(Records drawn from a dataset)
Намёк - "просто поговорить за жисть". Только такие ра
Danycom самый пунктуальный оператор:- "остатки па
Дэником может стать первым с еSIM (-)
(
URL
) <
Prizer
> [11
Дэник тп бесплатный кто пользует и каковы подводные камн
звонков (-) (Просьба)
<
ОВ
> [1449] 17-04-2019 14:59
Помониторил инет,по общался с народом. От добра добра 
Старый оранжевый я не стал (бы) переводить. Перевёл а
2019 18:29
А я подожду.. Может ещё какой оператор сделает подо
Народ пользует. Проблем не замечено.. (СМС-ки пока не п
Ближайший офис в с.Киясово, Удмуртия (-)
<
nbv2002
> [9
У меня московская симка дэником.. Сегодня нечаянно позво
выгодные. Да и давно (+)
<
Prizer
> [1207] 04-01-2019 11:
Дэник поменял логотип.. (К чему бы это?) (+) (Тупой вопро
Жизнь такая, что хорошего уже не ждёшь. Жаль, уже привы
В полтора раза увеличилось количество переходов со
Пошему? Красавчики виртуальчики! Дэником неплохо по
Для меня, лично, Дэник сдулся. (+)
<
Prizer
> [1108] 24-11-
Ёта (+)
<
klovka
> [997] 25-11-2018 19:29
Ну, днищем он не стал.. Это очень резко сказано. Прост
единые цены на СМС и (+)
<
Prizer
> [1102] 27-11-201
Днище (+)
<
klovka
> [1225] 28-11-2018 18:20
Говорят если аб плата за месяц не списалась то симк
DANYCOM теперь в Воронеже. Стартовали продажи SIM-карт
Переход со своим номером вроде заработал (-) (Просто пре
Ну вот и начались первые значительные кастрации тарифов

WHAT IS REQUIRED: Go through the data and show each line that holds "стал".

ANSWER TO THIS TASK:
Старый оранжевый я не стал (бы) переводить. Перевёл а
Ну, днищем он не стал.. Это очень резко сказано. Прост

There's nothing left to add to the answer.